Sans conversion. Se révolter ne sert à rien. Car cet Orient-là, ce monde-là. Qui se dépouille lui-même. Parce qu’il ne veut pas mourir. Ne peut pas renaître.
Station 11 : Jésus est attaché à la croix
Les chemins d’Orient. Sont baignés par le soleil. Mais déjà le crépuscule descend.
Beaucoup sont partis. Vers d’autres lieux. D’autres chemins d’autres calvaires. Il ne reste que les bourreaux. Et l’anonyme foule. Que l’on crucifie à petit feu. Dont une poignée demeure. Sur la Terre sainte où ils sont nés. Pour vivre et témoigner. Jusqu’au dernier martyr. Pour les autres. Ceux qui n’ont plus la force. D’aucuns soupirent parfois. Tant qu’un rayon de soleil brûle. Encore. Pourvu qu’on en finisse. Vite.
Station 12 : Jésus meurt sur la croix
Les chemins d’Orient. Sont des chemins d’étoiles.
C’est le jour. Et pourtant il fait nuit. Le sol tremble. Comme un soir de 4 août. À travers les ténèbres. Et le ricanement des bourreaux. Un cri déchire le ciel. « Éli, Éli, lema sabactani ? »

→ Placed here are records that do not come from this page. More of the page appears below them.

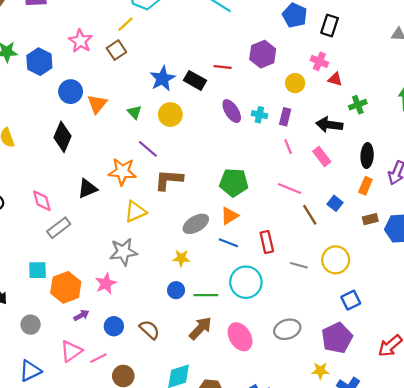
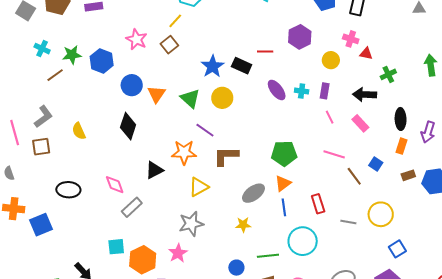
green triangle: (134, 112) -> (190, 99), size x1.5
blue line: (228, 243) -> (284, 207), turned 66
blue circle: (176, 290) -> (236, 268), moved

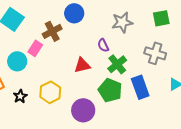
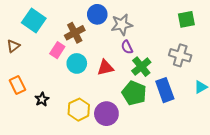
gray star: (122, 22) -> (122, 25), moved
cyan circle: (17, 61) -> (77, 63), moved
yellow hexagon: (50, 92) -> (79, 110), moved

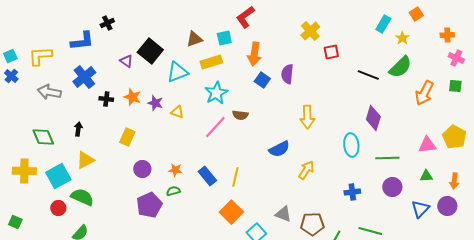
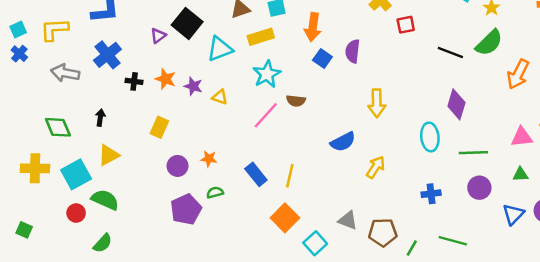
purple triangle: (126, 61) -> (158, 36), turned 48
orange star: (175, 170) -> (209, 159), moved

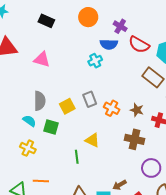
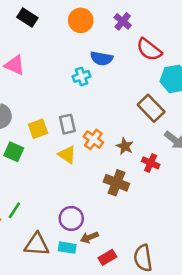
purple cross: (120, 26) -> (123, 21), moved
red semicircle: (139, 45) -> (149, 50), moved
yellow triangle: (92, 140) -> (67, 155), moved
green line: (77, 157) -> (14, 210), moved, turned 32
purple circle: (151, 168) -> (71, 218), moved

Cet appel c’est celui de l’Orient. Transpercé désespéré oublié. Avant d’avoir rendu. Son dernier souffle. C’est la nuit. Dieu paraît absent. Mais dans l’absence. Une voix a parlé. « Vraiment, c’était le Fils de Dieu ! ». Cette voix du centurion. Qui dit tout. Qui sauve tout. Donne une raison d’y croire. Et de ne pas sombrer.

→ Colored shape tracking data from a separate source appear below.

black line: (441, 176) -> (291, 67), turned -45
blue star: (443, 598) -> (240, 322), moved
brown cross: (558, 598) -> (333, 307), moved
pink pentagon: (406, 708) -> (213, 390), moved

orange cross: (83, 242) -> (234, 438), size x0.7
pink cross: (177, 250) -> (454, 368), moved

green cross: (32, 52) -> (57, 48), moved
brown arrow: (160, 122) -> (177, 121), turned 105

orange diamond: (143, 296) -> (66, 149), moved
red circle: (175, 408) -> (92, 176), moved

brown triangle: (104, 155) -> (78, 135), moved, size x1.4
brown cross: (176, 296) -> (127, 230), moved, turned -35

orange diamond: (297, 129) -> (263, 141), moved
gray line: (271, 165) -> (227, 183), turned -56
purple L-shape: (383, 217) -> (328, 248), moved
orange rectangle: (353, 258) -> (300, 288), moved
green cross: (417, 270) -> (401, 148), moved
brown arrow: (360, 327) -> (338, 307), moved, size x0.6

Station 13 : Jésus est descendu de la croix et remis à sa mère
Les chemins d’Orient. Sont des chemins de larmes. Et de femmes en deuil.
Ô Marie. Mère vénérée. Par le croissant et par la croix. Combien de pietà ont après toi. Dans le même linceul. Soutenu l’insoutenable. Combien ont après toi. Serré le corps sans vie. De leur enfant. Liban, Irak, Yémen, Syrie, Égypte, Turquie, Iran, Israël, Palestine, Arménie, Afghanistan. Maintenant l’Ukraine.
Combien les chemins d’Orient. Sont des chemins de larmes. Où les femmes sont voilées. D’un linceul de deuil.
Station 14 : Jésus est mis dans le sépulcre
Les chemins d’Orient. Sont des chemins de croix. Qui s’achèvent au tombeau.
C’est là que notre marche. Avec son cortège de larmes et de souffrance prend fin. Mais le sépulcre. N’est pas la fin du voyage. C’est un nouveau départ. Vers un lumineux mystère. Où la mort n’a pas le dernier mot. Car les chemins d’Orient. Sont des chemins de rédemption. Qu’il faut traverser en prophète. Pour toucher la lumière. « Nul ne peut atteindre l’aube. Sans passer par le chemin de la nuit ». Nous dit Khalil Gibran.
Voyez l’aurore approche. L’orage est passé. C’est la résurrection qui vient.